Over the recent years, certain traditions have been established in the organization of computer programs. They should definitely have windows and a menu, which can be traversed with a cursor. Our program has nothing of the sort. It doesn’t resemble any familiar methods of music education at all , nor traditional computer products. Because of this, I often receive negative feedback about its appearance. But what’s most important is that it works!
We didn’t want to overload the screen with windows and other common attributes of an interface. All of that is unnecessary. We swore off the use of a mouse; a toddler has a hard time getting the mouse to go where it needs to. It is much more comfortable to select commands through the computer keyboard. The program has connected all of my methods together, enriching them with animation and computer graphics. It effectively teaches adults and three-year-old toddlers.
Now, my students come to my lessons with a full arsenal! They learn much more material than before without any impediment. The program doesn’t only teach them to play songs and read notes, but also communicates their level of progress in numbers. Music lessons have been transformed from a punishment into a celebration, playtime, and the parents sighed with relief. Not only that, but now they can see the results with their own eyes; they can even learn themselves, alongside their kids.

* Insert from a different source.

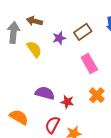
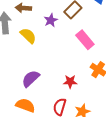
purple semicircle: (45, 93) -> (31, 79), moved, turned -48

Some time ago, the grandma of one of my students complained to me that her husband gets so absorbed in learning a new song that he won’t allow his granddaughter to approach the instrument! In Europe, there is a good, old saying: “In order to really become educated, one must have minimum of three diplomas – one for your grandparents, one for your parents, and one for yourself. Many generations of people have missed the opportunity to receive a music education. Now, with the help of our invention, they can make up for lost time, and this is wonderful news!
If I were to write about all of my hardships and challenges, to complain about human stubbornness and inability to accept new things, this would be a thick and sad book. I have had my fill from the chalice of the innovators, and can certainly say that it’s a bitter drink. But each time I see how effectively it works and what kind of results it’s capable of, I understand that we are on the right track. We really have done a good deed for music education.
Much that is in our software is unprecedented. It is best to get a copy of it for yourself, and see it at work. I want you to understand – the future of music education depends on productive training of playing skills, and this can only be achieved with a computer.